No ano passado, três mulheres venezuelanas foram flagradas furtando desodorantes e outros itens de um supermercado. Elas foram presas, mas depois liberadas. O juiz que as soltou foi claro na sentença: "a questão deve ser vista principalmente sob a ótica dos princípios humanitários".

A reportagem solicitou à Secretaria de Segurança Pública de Roraima o número de crimes e de prisões envolvendo venezuelanos nos últimos três anos no estado, mas não obteve retorno.

Outro fator de tensão em meio à onda de xenofobia é a prostituição. Desde o começo da imigração venezuelana para Roraima houve um aumento no número de mulheres oferecendo programas na periferia da cidade.

Em uma área específica no bairro Caimbé, dezenas de mulheres se prostituem à luz do dia, o que incomoda moradores e provoca constantes ações policiais.
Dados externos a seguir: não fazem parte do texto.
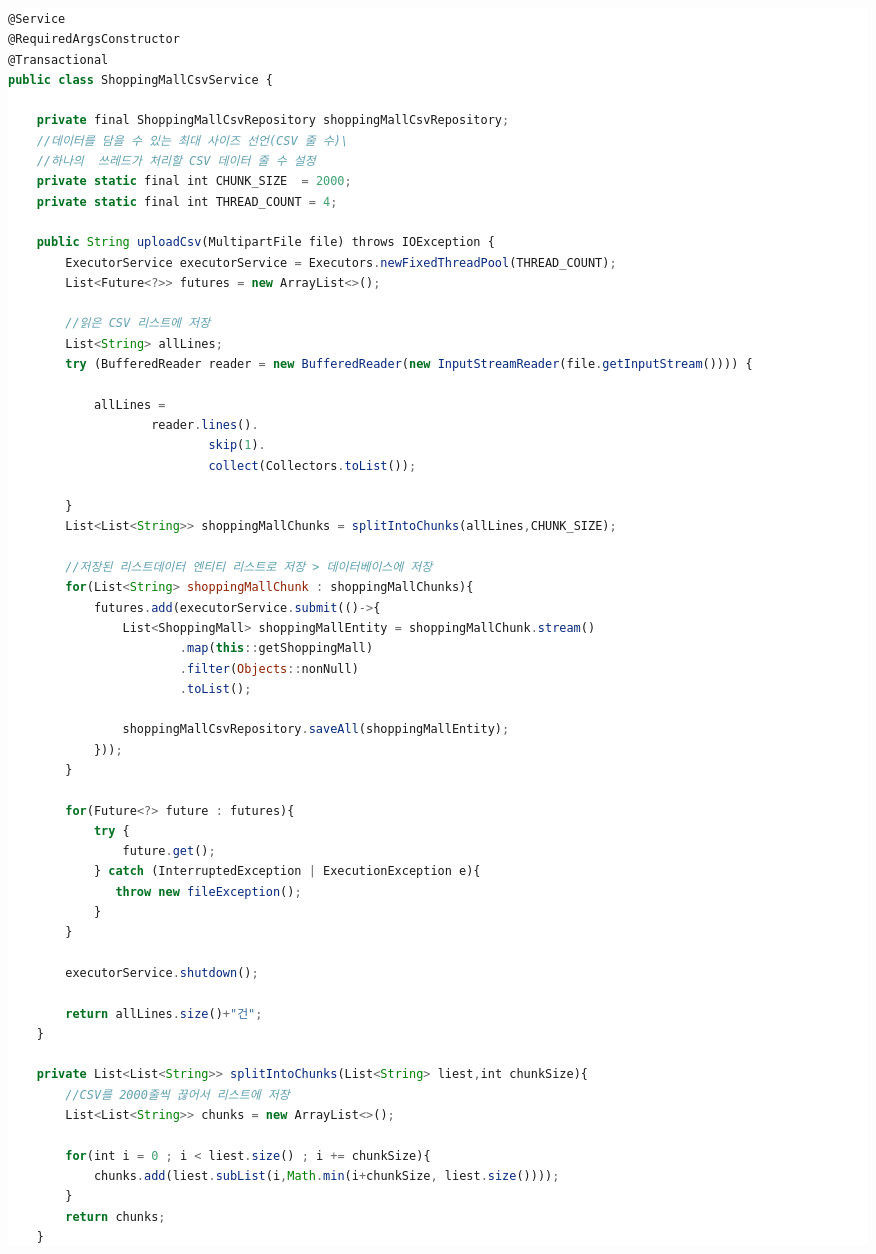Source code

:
 ```jsx
@Service
@RequiredArgsConstructor
@Transactional
public class ShoppingMallCsvService {

    private final ShoppingMallCsvRepository shoppingMallCsvRepository;
    //데이터를 담을 수 있는 최대 사이즈 선언(CSV 줄 수)\
    //하나의  쓰레드가 처리할 CSV 데이터 줄 수 설정
    private static final int CHUNK_SIZE  = 2000;
    private static final int THREAD_COUNT = 4;

    public String uploadCsv(MultipartFile file) throws IOException {
        ExecutorService executorService = Executors.newFixedThreadPool(THREAD_COUNT);
        List<Future<?>> futures = new ArrayList<>();

        //읽은 CSV 리스트에 저장
        List<String> allLines;
        try (BufferedReader reader = new BufferedReader(new InputStreamReader(file.getInputStream()))) {

            allLines =
                    reader.lines().
                            skip(1).
                            collect(Collectors.toList());

        }
        List<List<String>> shoppingMallChunks = splitIntoChunks(allLines,CHUNK_SIZE);

        //저장된 리스트데이터 엔티티 리스트로 저장 > 데이터베이스에 저장
        for(List<String> shoppingMallChunk : shoppingMallChunks){
            futures.add(executorService.submit(()->{
                List<ShoppingMall> shoppingMallEntity = shoppingMallChunk.stream()
                        .map(this::getShoppingMall)
                        .filter(Objects::nonNull)
                        .toList();

                shoppingMallCsvRepository.saveAll(shoppingMallEntity);
            }));
        }

        for(Future<?> future : futures){
            try {
                future.get();
            } catch (InterruptedException | ExecutionException e){
               throw new fileException();
            }
        }

        executorService.shutdown();

        return allLines.size()+"건";
    }

    private List<List<String>> splitIntoChunks(List<String> liest,int chunkSize){
        //CSV를 2000줄씩 끊어서 리스트에 저장
        List<List<String>> chunks = new ArrayList<>();

        for(int i = 0 ; i < liest.size() ; i += chunkSize){
            chunks.add(liest.subList(i,Math.min(i+chunkSize, liest.size())));
        }
        return chunks;
    }

```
Há relatos de exploração e violência contra as imigrantes.

Algumas são obrigadas a oferecer sexo em troca de comida. Vulneráveis, elas têm se tornado alvos de crimes cruéis. Há dois meses, uma delas foi estuprada e esfaqueada e, segundo a polícia, só escapou com vida porque se fingiu de morta.

Essas venezuelanas, segundo Francilene Rodrigues, são um dos principais alvos de xenofobia, bem como aquelas que ficam nas ruas com os filhos, às vezes até bebês de colo, pedindo emprego ou comida.

"Hoje, quando se fala nas mulheres venezuelanas, as referências são perjorativas", frisa a professora, afirmando que a situação provoca uma reflexão sobre como encaramos o novo. "A imigração venezuelana está mostrando quem realmente somos e está mostrando que muitas pessoas não conseguem se colocar no lugar do outro."

Governos cobram ajuda

O intenso fluxo de venezuelanos em Roraima está preocupando autoridades locais. Os governos de Roraima e a prefeitura de Boa Vista alegam que não têm como arcar com o crescimento desordenado do número de imigrantes e cobram respostas do governo federal.

A imigração é sentida em vários setores. Em 2016, o estado decretou emergência na Saúde, alegando que unidades de saúde de Boa Vista e de Pacaraima estavam sobrecarregadas com os atendimentos a venezuelanos.

Um ano depois, no final de 2017, o governo voltou a decretar emergência em razão da crise imigratória, mas dessa vez o alerta também foi para as secretarias de Saúde, Trabalho e Bem Estar Social, Justiça e Cidadania e Comunicação.

Devido a essa sobrecarga, como as autoridades definem, município e estado propõem que o governo federal faça um plano de interiorização dos imigrantes para que eles sejam levados a outras partes do país onde existam mais oportunidades de emprego - em Boa Vista, o que prevalece é o funcionalismo público.

Seguindo em frente

Enquanto estado, município e governo federal tentam encontrar soluções para o intenso fluxo venezuelano, imigrantes continuam cruzando diariamente a fronteira do Brasil.

Em comum, os milhares de estrangeiros que chegam a Roraima mostram que a fuga da fome não é só uma travessia por comida. É também uma luta para manter viva a esperança de ter um futuro melhor, deixando para trás as lembranças da fome e do desespero.

Uma gíria venezuelana comumente dita pelos imigrantes parece resumir bem o que eles sonham para o futuro: "echar para lante", que significa "seguir em frente". Assim como a professora universitária Lisbeth Canelón, de 29 anos, eles querem a chance de progredir e se reinventar.

"Quero retomar minha vida, aprender português, ensinar espanhol, trocar experiências. Preciso de trabalho, mas no Brasil eu quero ser parte da solução."